╭─ DATA SHOWN

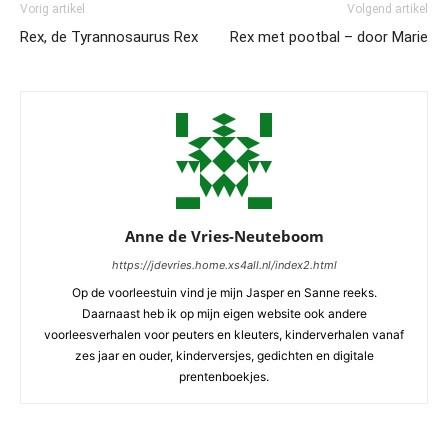
Vorig artikel
Volgend artikel
Rex, de Tyrannosaurus Rex
Rex met pootbal – door Marie
Anne de Vries-Neuteboom
https://jdevries.home.xs4all.nl/index2.html
Op de voorleestuin vind je mijn Jasper en Sanne reeks.
Daarnaast heb ik op mijn eigen website ook andere
voorleesverhalen voor peuters en kleuters, kinderverhalen vanaf
zes jaar en ouder, kinderversjes, gedichten en digitale
prentenboekjes.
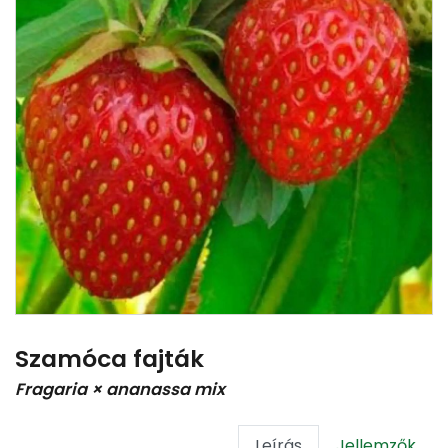
Szamóca fajták
Fragaria × ananassa mix
Leírás
Jellemzők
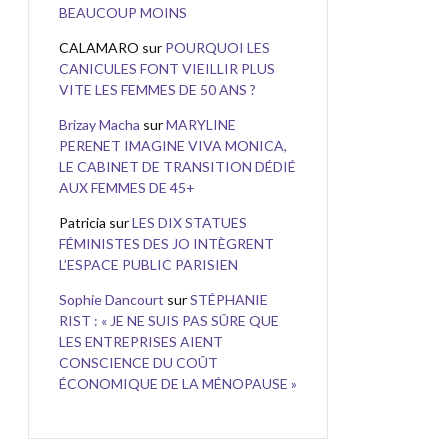
BEAUCOUP MOINS
CALAMARO
sur
POURQUOI LES
CANICULES FONT VIEILLIR PLUS
VITE LES FEMMES DE 50 ANS ?
Brizay Macha
sur
MARYLINE
PERENET IMAGINE VIVA MONICA,
LE CABINET DE TRANSITION DÉDIÉ
AUX FEMMES DE 45+
Patricia
sur
LES DIX STATUES
FÉMINISTES DES JO INTÈGRENT
L’ESPACE PUBLIC PARISIEN
Sophie Dancourt
sur
STÉPHANIE
RIST : « JE NE SUIS PAS SÛRE QUE
LES ENTREPRISES AIENT
CONSCIENCE DU COÛT
ÉCONOMIQUE DE LA MÉNOPAUSE »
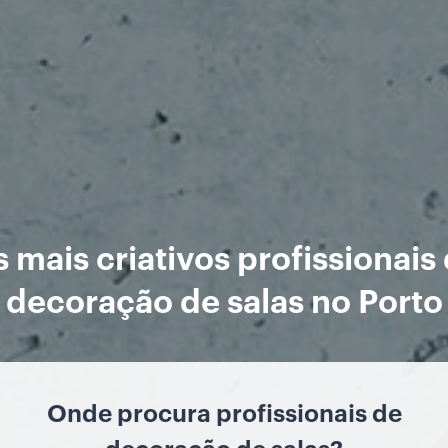
 mais criativos profissionais
decoração de salas no Porto
Onde procura profissionais de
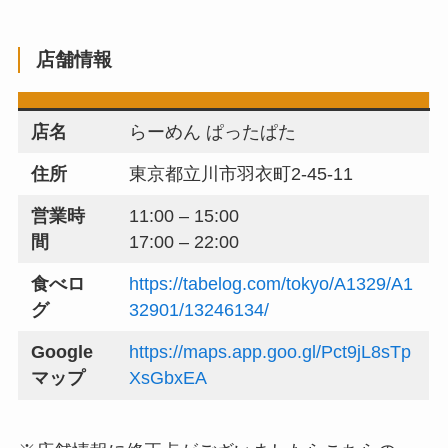
店舗情報
店名
らーめん ぱったぱた
住所
東京都立川市羽衣町2-45-11
営業時
11:00 – 15:00
間
17:00 – 22:00
食べロ
https://tabelog.com/tokyo/A1329/A1
グ
32901/13246134/
Google
https://maps.app.goo.gl/Pct9jL8sTp
マップ
XsGbxEA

╰─

*WHAT YOU ARE ASKED TO DO:*
Write out the lines of the records from the line holding "Szamóca fajták" through the end of the records, both ends included. Leave the pictures out of your answer.

*EXPECTED ANSWER:*
Szamóca fajták
Fragaria × ananassa mix
Leírás
Jellemzők
BEAUCOUP MOINS
CALAMARO
sur
POURQUOI LES
CANICULES FONT VIEILLIR PLUS
VITE LES FEMMES DE 50 ANS ?
Brizay Macha
sur
MARYLINE
PERENET IMAGINE VIVA MONICA,
LE CABINET DE TRANSITION DÉDIÉ
AUX FEMMES DE 45+
Patricia
sur
LES DIX STATUES
FÉMINISTES DES JO INTÈGRENT
L’ESPACE PUBLIC PARISIEN
Sophie Dancourt
sur
STÉPHANIE
RIST : « JE NE SUIS PAS SÛRE QUE
LES ENTREPRISES AIENT
CONSCIENCE DU COÛT
ÉCONOMIQUE DE LA MÉNOPAUSE »
 mais criativos profissionais
decoração de salas no Porto
Onde procura profissionais de
店舗情報
店名
らーめん ぱったぱた
住所
東京都立川市羽衣町2-45-11
営業時
11:00 – 15:00
間
17:00 – 22:00
食べロ
https://tabelog.com/tokyo/A1329/A1
グ
32901/13246134/
Google
https://maps.app.goo.gl/Pct9jL8sTp
マップ
XsGbxEA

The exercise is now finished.